The present study has some limitations. Firstly, this was a retrospective study based on a relatively small group of patients, and additional prospective data are needed in a larger study population to confirm our findings. Secondly, RDW values may increase in some conditions such as impaired iron metabolism, suppressed erythropoietin gene expression, inhibition of proliferation of erythroid progenitor cells, downregulation of erythropoietin receptor expression, and reduced erythrocyte circulatory half-life [8]. Elevated RDW levels are associated with levels of iron and vitamin B12, folate deficiency, reticulocyte count, erythropoietin levels, and measures of hemolysis, but our study did not measure these parameters.

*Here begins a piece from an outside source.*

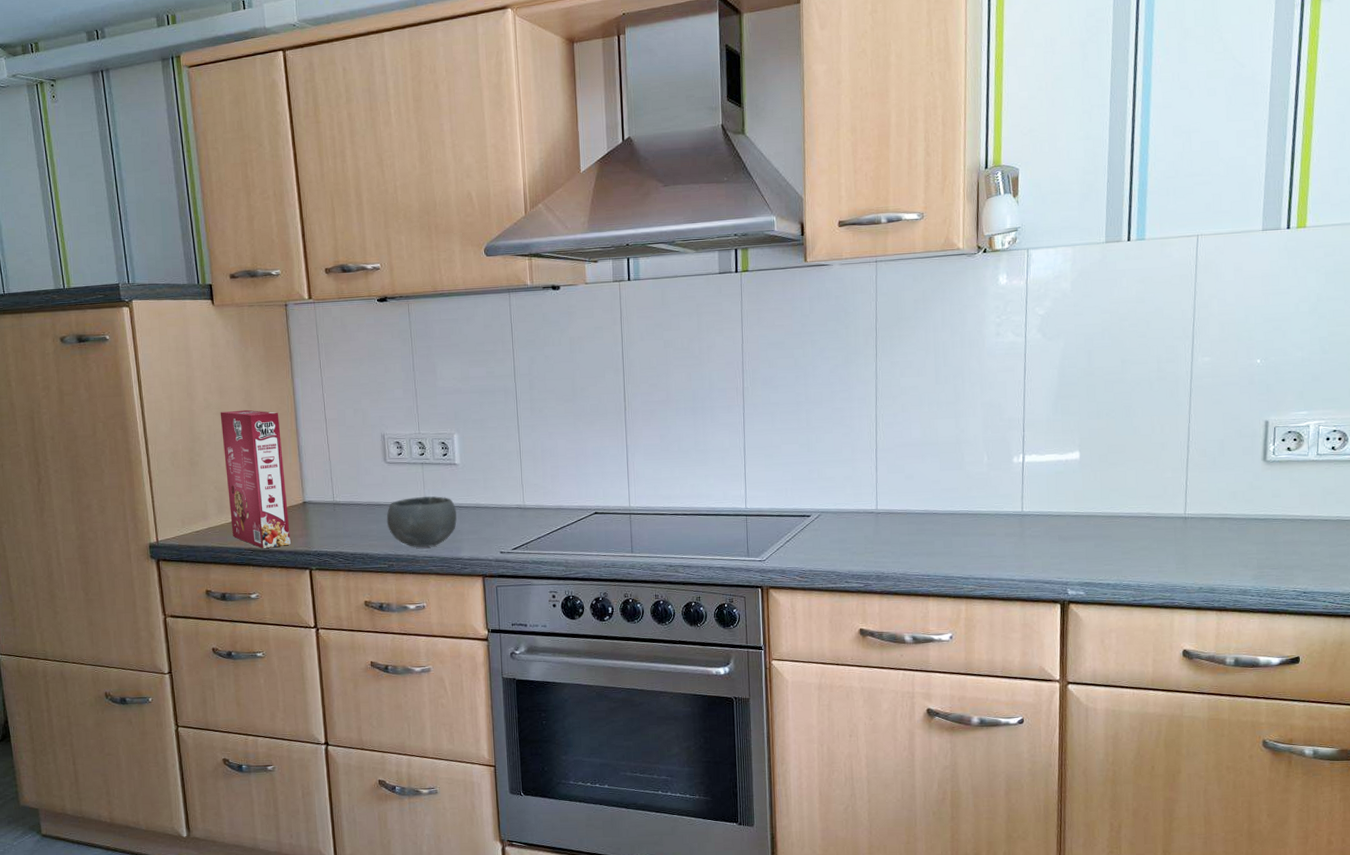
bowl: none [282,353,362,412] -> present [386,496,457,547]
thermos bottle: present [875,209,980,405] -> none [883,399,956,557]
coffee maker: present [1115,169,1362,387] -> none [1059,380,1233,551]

Thirdly, one of the most important limitations is the failure to measure inflammation parameters such as high-sensitivity CRP and MMP-9, which could be helpful in evaluating the relationship between RDW and fQRS.

Conclusions

Results of the present study indicate that an elevated RDW value is associated with fQRS in patients with NST-ACS. It appears that the mechanistic link between elevated RDW values and fQRS is a result of the effect of an inflammatory process, fibrosis, and/or ischemia in NST-ACS. RDW levels and ECG are routine, simple, and inexpensive methods for evaluating patients with acute coronary syndromes. In addition, elevated RDW values and fragmentations on ECG together may be useful for identifying NSTEMI patients in NST-ACS. The RDW and fQRS might be helpful to determine high-risk patients and treatment strategies.

Footnotes

Declaration of conflicting interests

The authors declare no potential conflicts of interest with respect to the research, authorship, and/or publication of this article.

Source of support: Departmental sources

Funding

The author(s) received no financial support for the research, authorship, and/or publication of this article.